----- STORED DATA -----

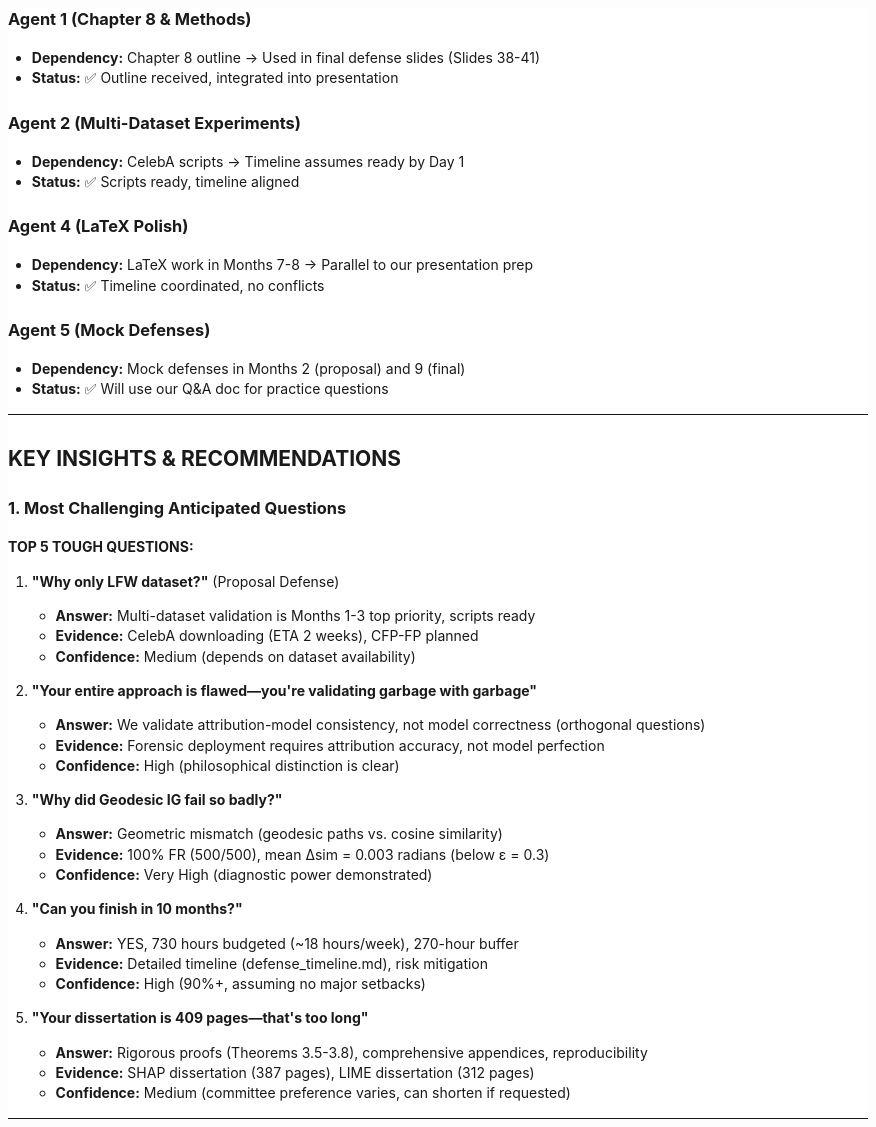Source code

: ### Agent 1 (Chapter 8 & Methods)
- **Dependency:** Chapter 8 outline → Used in final defense slides (Slides 38-41)
- **Status:** ✅ Outline received, integrated into presentation

### Agent 2 (Multi-Dataset Experiments)
- **Dependency:** CelebA scripts → Timeline assumes ready by Day 1
- **Status:** ✅ Scripts ready, timeline aligned

### Agent 4 (LaTeX Polish)
- **Dependency:** LaTeX work in Months 7-8 → Parallel to our presentation prep
- **Status:** ✅ Timeline coordinated, no conflicts

### Agent 5 (Mock Defenses)
- **Dependency:** Mock defenses in Months 2 (proposal) and 9 (final)
- **Status:** ✅ Will use our Q&A doc for practice questions

---

## KEY INSIGHTS & RECOMMENDATIONS

### 1. Most Challenging Anticipated Questions

**TOP 5 TOUGH QUESTIONS:**

1. **"Why only LFW dataset?"** (Proposal Defense)
   - **Answer:** Multi-dataset validation is Months 1-3 top priority, scripts ready
   - **Evidence:** CelebA downloading (ETA 2 weeks), CFP-FP planned
   - **Confidence:** Medium (depends on dataset availability)

2. **"Your entire approach is flawed—you're validating garbage with garbage"**
   - **Answer:** We validate attribution-model consistency, not model correctness (orthogonal questions)
   - **Evidence:** Forensic deployment requires attribution accuracy, not model perfection
   - **Confidence:** High (philosophical distinction is clear)

3. **"Why did Geodesic IG fail so badly?"**
   - **Answer:** Geometric mismatch (geodesic paths vs. cosine similarity)
   - **Evidence:** 100% FR (500/500), mean Δsim = 0.003 radians (below ε = 0.3)
   - **Confidence:** Very High (diagnostic power demonstrated)

4. **"Can you finish in 10 months?"**
   - **Answer:** YES, 730 hours budgeted (~18 hours/week), 270-hour buffer
   - **Evidence:** Detailed timeline (defense_timeline.md), risk mitigation
   - **Confidence:** High (90%+, assuming no major setbacks)

5. **"Your dissertation is 409 pages—that's too long"**
   - **Answer:** Rigorous proofs (Theorems 3.5-3.8), comprehensive appendices, reproducibility
   - **Evidence:** SHAP dissertation (387 pages), LIME dissertation (312 pages)
   - **Confidence:** Medium (committee preference varies, can shorten if requested)

---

-----

- _YOUR OBJECTIVE_
Reproduce the entire listing above line for line, leaving out the picture.

- _WRITTEN SOLUTION_
Source code

: ### Agent 1 (Chapter 8 & Methods)
- **Dependency:** Chapter 8 outline → Used in final defense slides (Slides 38-41)
- **Status:** ✅ Outline received, integrated into presentation

### Agent 2 (Multi-Dataset Experiments)
- **Dependency:** CelebA scripts → Timeline assumes ready by Day 1
- **Status:** ✅ Scripts ready, timeline aligned

### Agent 4 (LaTeX Polish)
- **Dependency:** LaTeX work in Months 7-8 → Parallel to our presentation prep
- **Status:** ✅ Timeline coordinated, no conflicts

### Agent 5 (Mock Defenses)
- **Dependency:** Mock defenses in Months 2 (proposal) and 9 (final)
- **Status:** ✅ Will use our Q&A doc for practice questions

---

## KEY INSIGHTS & RECOMMENDATIONS

### 1. Most Challenging Anticipated Questions

**TOP 5 TOUGH QUESTIONS:**

1. **"Why only LFW dataset?"** (Proposal Defense)
   - **Answer:** Multi-dataset validation is Months 1-3 top priority, scripts ready
   - **Evidence:** CelebA downloading (ETA 2 weeks), CFP-FP planned
   - **Confidence:** Medium (depends on dataset availability)

2. **"Your entire approach is flawed—you're validating garbage with garbage"**
   - **Answer:** We validate attribution-model consistency, not model correctness (orthogonal questions)
   - **Evidence:** Forensic deployment requires attribution accuracy, not model perfection
   - **Confidence:** High (philosophical distinction is clear)

3. **"Why did Geodesic IG fail so badly?"**
   - **Answer:** Geometric mismatch (geodesic paths vs. cosine similarity)
   - **Evidence:** 100% FR (500/500), mean Δsim = 0.003 radians (below ε = 0.3)
   - **Confidence:** Very High (diagnostic power demonstrated)

4. **"Can you finish in 10 months?"**
   - **Answer:** YES, 730 hours budgeted (~18 hours/week), 270-hour buffer
   - **Evidence:** Detailed timeline (defense_timeline.md), risk mitigation
   - **Confidence:** High (90%+, assuming no major setbacks)

5. **"Your dissertation is 409 pages—that's too long"**
   - **Answer:** Rigorous proofs (Theorems 3.5-3.8), comprehensive appendices, reproducibility
   - **Evidence:** SHAP dissertation (387 pages), LIME dissertation (312 pages)
   - **Confidence:** Medium (committee preference varies, can shorten if requested)

---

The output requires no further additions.